For this review more than most so far, I find myself having to stop my own bias affecting what I put across. I love this story, it has always been one of my favourite Hartnell stories; but I think that is perhaps due to the fantastic practical effects (more on that later).
So the story opens with the Doctor, Ian, Barbara and Susan still in the Tardis, presumably not long after the events of The Reign of Terror. In fact, the Doctor is still wearing his cloak from that story; clearly he took a liking to it. He had previously mentioned in The Sensorites that he looked good in a cloak. The rest of the crew are in different clothes, Ian is back in schoolteacher attire, with Susan in dungarees.Midway through flight, the Tardis doors open causing an emergency in which the Doctor has to land.
Upon exploring their environment, they come across ‘giant’ ants, worms and matchsticks. As it turns out, the doors opening during flight caused them all to shrink to roughly the size of an inch.
Meanwhile there is a dispute going on. One gentleman named Forester has invested huge amounts of money into a pesticide called DN6, however a chap known as Farrow has done research on DN6 tells him that it is too dangerous for use. Forester then shoots him in the garden. A scientist who has worked hard on the pesticide assists Forester to clean away the body etc.

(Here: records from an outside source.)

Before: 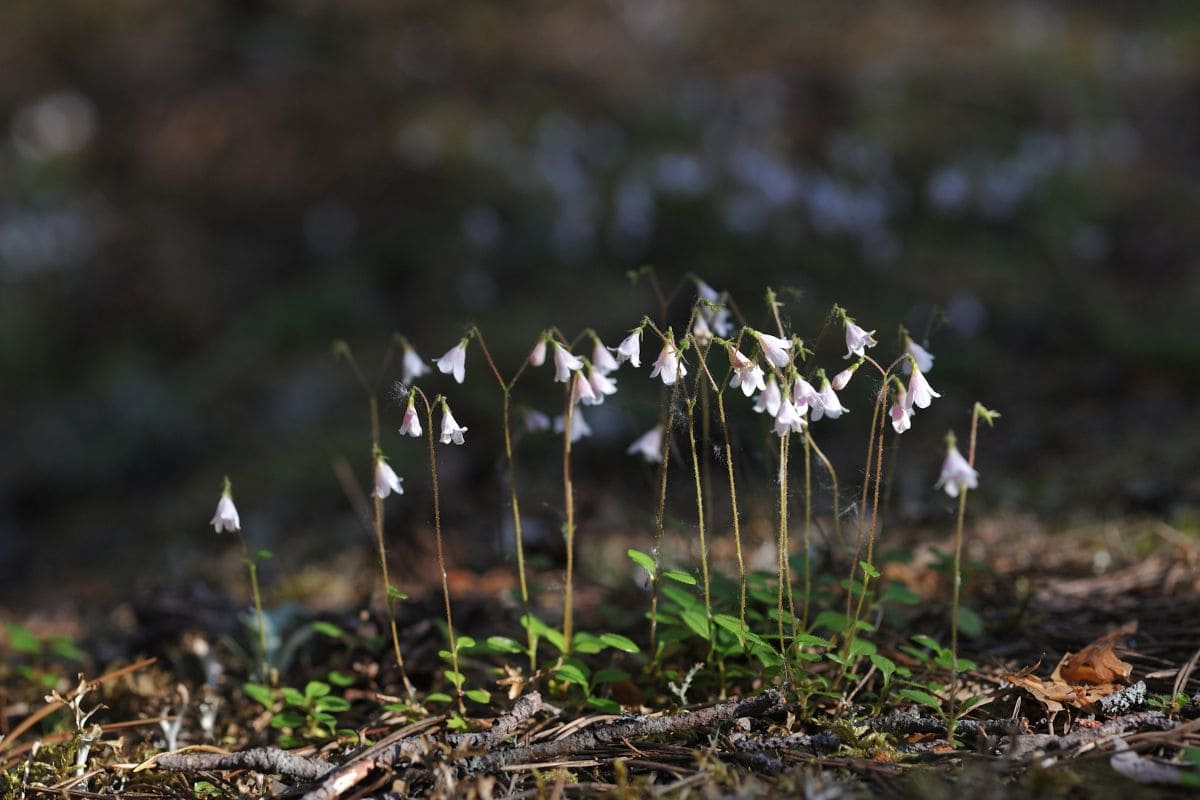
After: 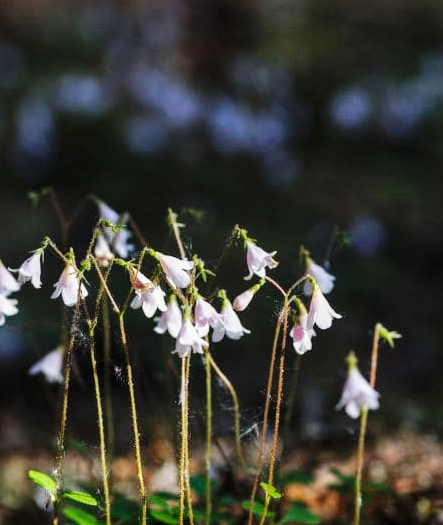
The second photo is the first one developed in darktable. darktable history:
local contrast: detail 130%
color balance rgb: perceptual saturation grading › global saturation 10%, global vibrance 10%
crop and rotate: left 49.936%, top 10.094%, right 13.136%, bottom 24.256%
base curve: curves: ch0 [(0, 0) (0.036, 0.025) (0.121, 0.166) (0.206, 0.329) (0.605, 0.79) (1, 1)], preserve colors none
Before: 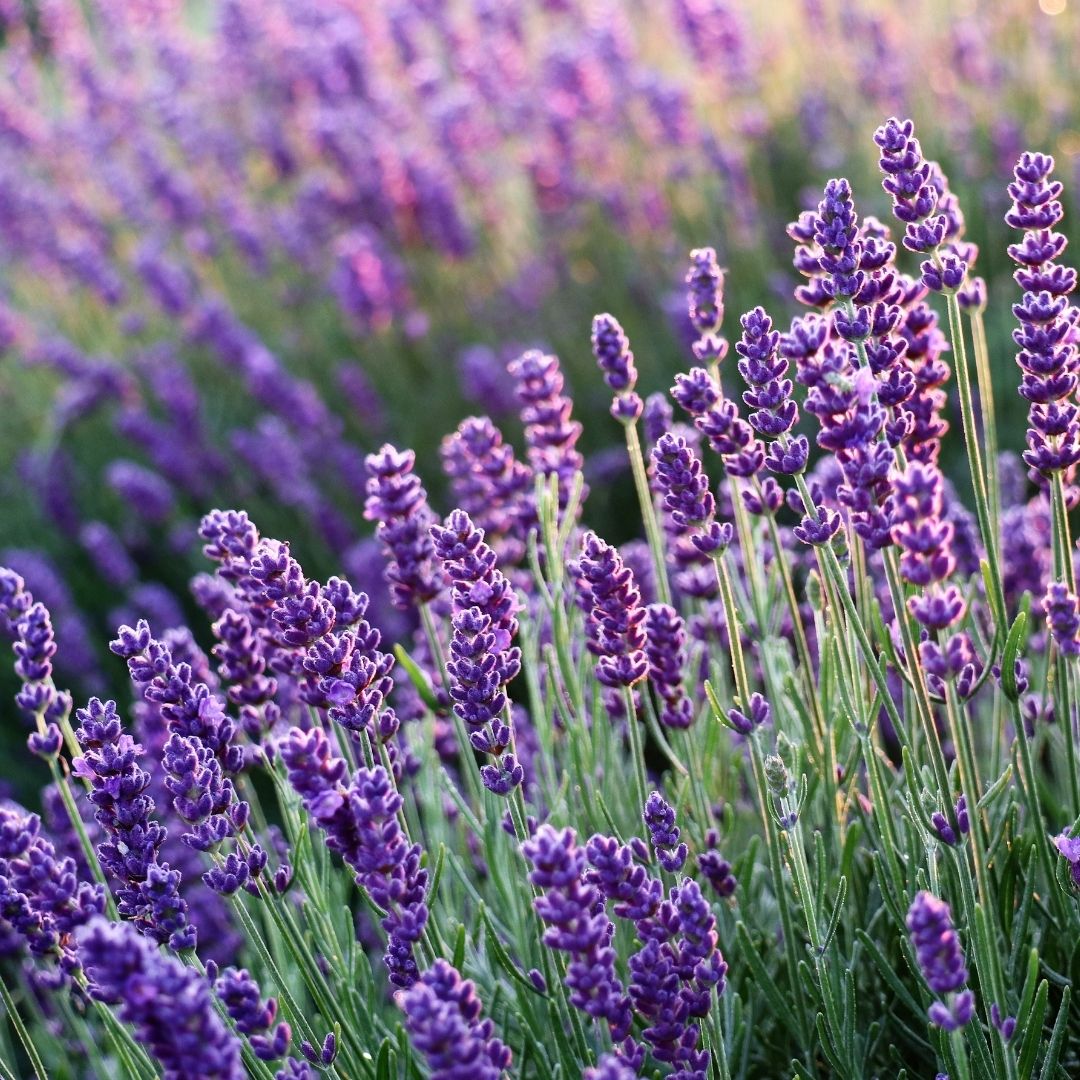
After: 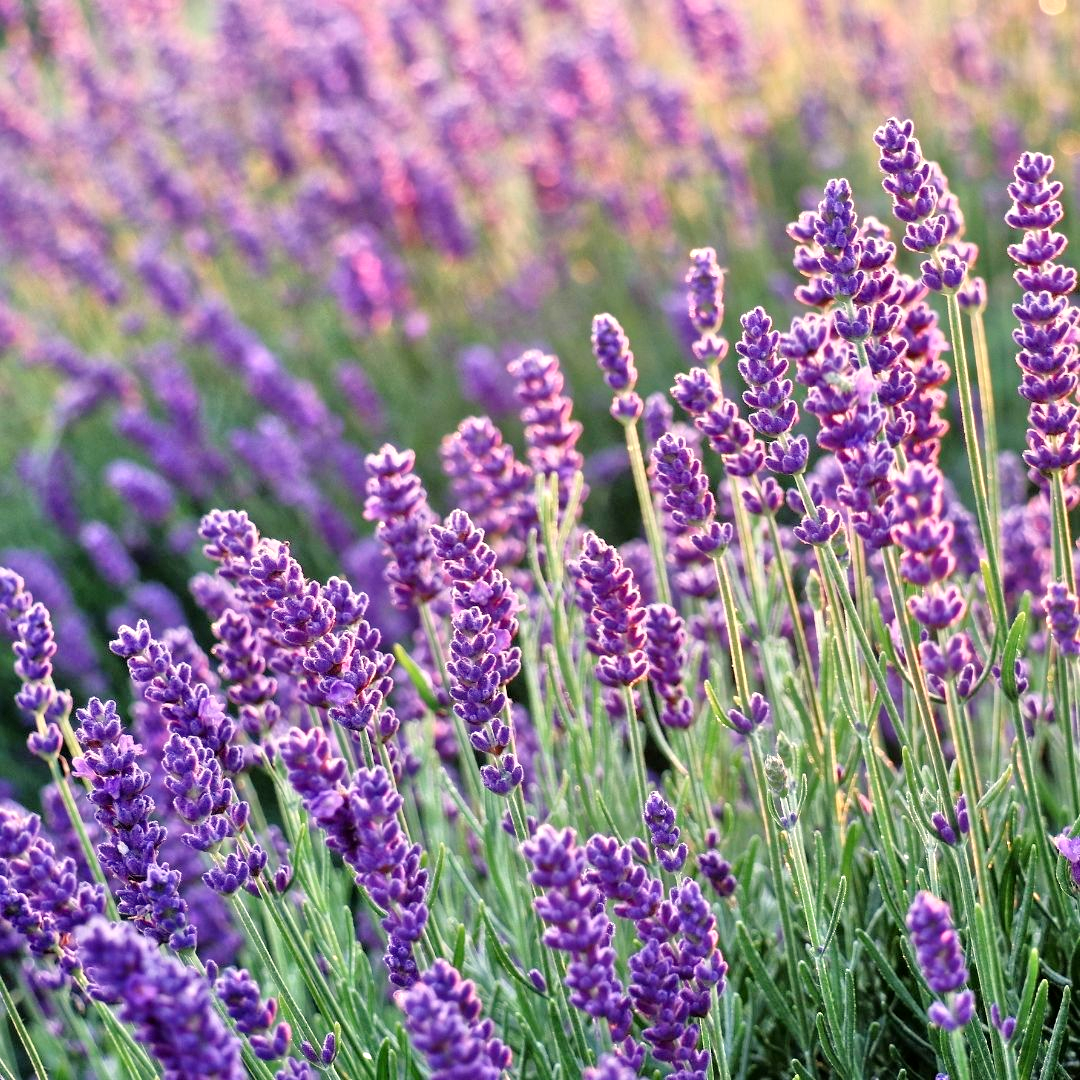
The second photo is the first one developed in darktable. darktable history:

It is worth mentioning at this point that Forester is definitely the number one least effective murderer in the history of everything. It’s almost like he hasn’t even seen a Midsummer Murders before. His list of stupid acts includes – leaving the body outside for all to see, intending to cover up the murder as drowning despite a bullet wound, leaving fingerprints on Farrow’s briefcase, leaves blood on the floor, makes calls pretending to be the victim, and the list goes on.

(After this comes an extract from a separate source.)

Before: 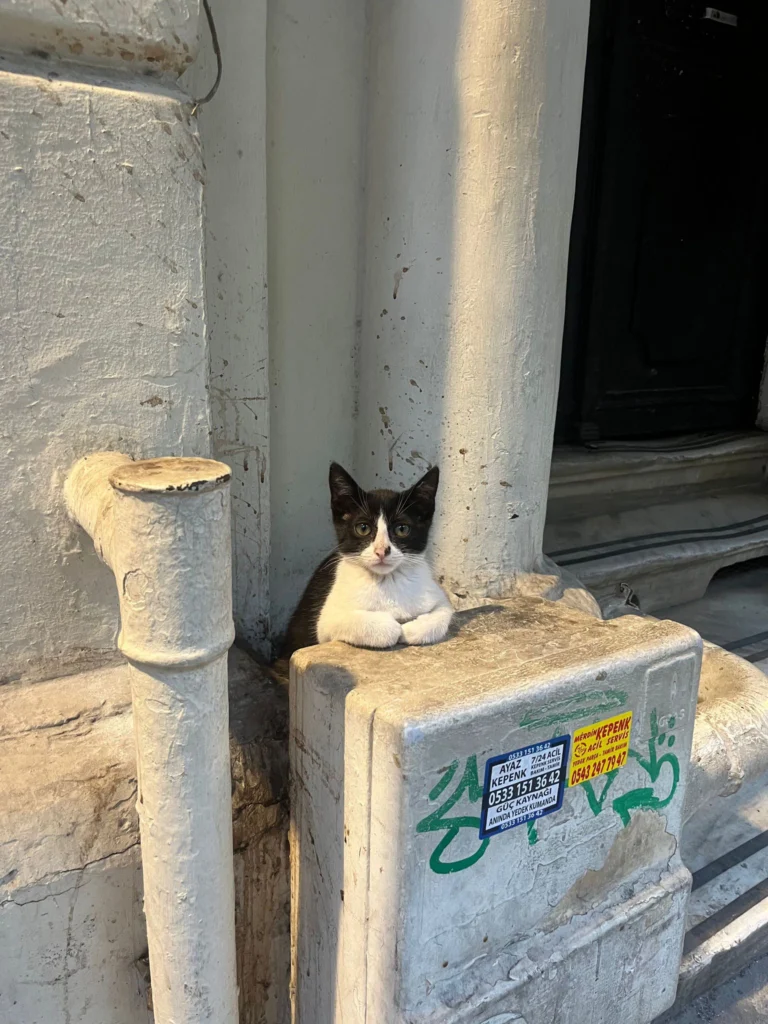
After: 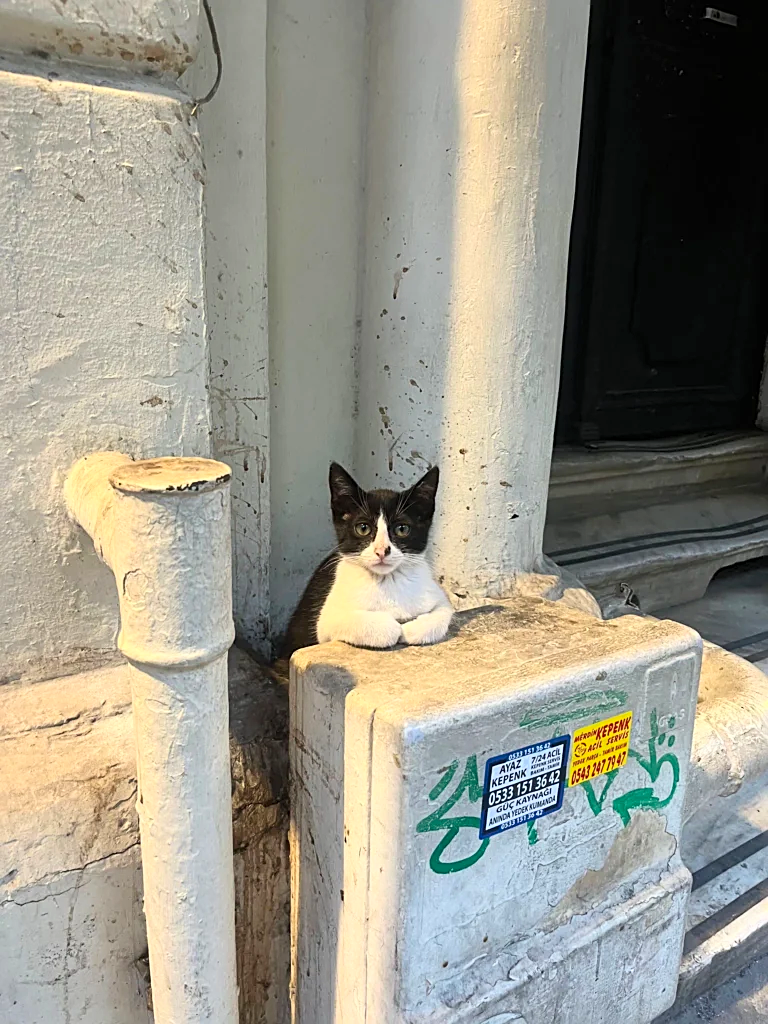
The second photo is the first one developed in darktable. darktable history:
contrast brightness saturation: contrast 0.2, brightness 0.16, saturation 0.22
sharpen: on, module defaults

Anyway, one of the things I noticed at the start of this story was that the cut from the interior of the Tardis to the exterior was especially smooth. This is just after the Doctor apologises to Barbara for snapping at her previously – it is obvious that humans are affecting his icy behaviour over time. Ian finds his way into a matchbox seconds before Farrow picks it up and gets shot. He and Barbara then find themselves inside the science lab, with the Doctor and Susan having to climb up inside the drainpipe to meet them.
This brings us neatly to the practical effects I mentioned earlier. They are very ambitious and are so much more special that CGI that you might encounter today.
Barbara and Ian continue to bond, considering that they must have known each other for a long time now. I wonder how long they were teaching together for, hanging out in each others classrooms after hours like in An Unearthly Child.
The fact that DN6 is the focus of the plot means that the giant bugs etc can just be props as opposed to men in suits. Since the animals are required to be dead, they don’t need to be moving at all. Otherwise we could expect something that looked more like the Zarbi to come.
Having said that, when we do have to see a giant fly that is still alive, it is so brilliantly done. I presume that it was made to move by using wires, but they are invisible even on the restored DVD quality. So bravo to the design team for that one.
The scientist who serves as a second in command villain is named Smithers, which couldn’t be more perfect since Forrester is just as ridiculous at being a villain as Mr Burns. At this point Forrester has to make a phone call pretending to be Farrows. To disguise his voice he uses – a handkerchief. This results in the line operator Hilda realising that this guy isn’t who he says he is.
The Doctor and crew cause a small explosion using a gas tap and aerosol can. This was intended to start a fire to let them escape, but instead it distracted Forrester enough to let Smithers get the upper hand on him.
Hilda gets a policeman Bert to listen to Forrester’s voice, and they agree that Bert should go and check it out. This is when Forrester and Smithers get arrested leading to the failure of DN6 presumably. So the heroes of the story were really the line operator and a bumbling copper. They should have their own spin-off. Hilda and Bert solving alien threats from the other end of your phone line.
So the story comes to an end with everyone safely back at the Tardis returning to normal size. At this point I have to ask myself how much of my enjoyment came from nostalgia and the great effects. Although the props are great and the story is fun, I do have to remind myself that effectively the two cliffhangers were a cat, and somebody washing their hands. I think when it comes to the actual story, it isn’t particularly specific to Doctor Who and isn’t really that clever. I think I need to give this story five shrunken Tardises out of ten.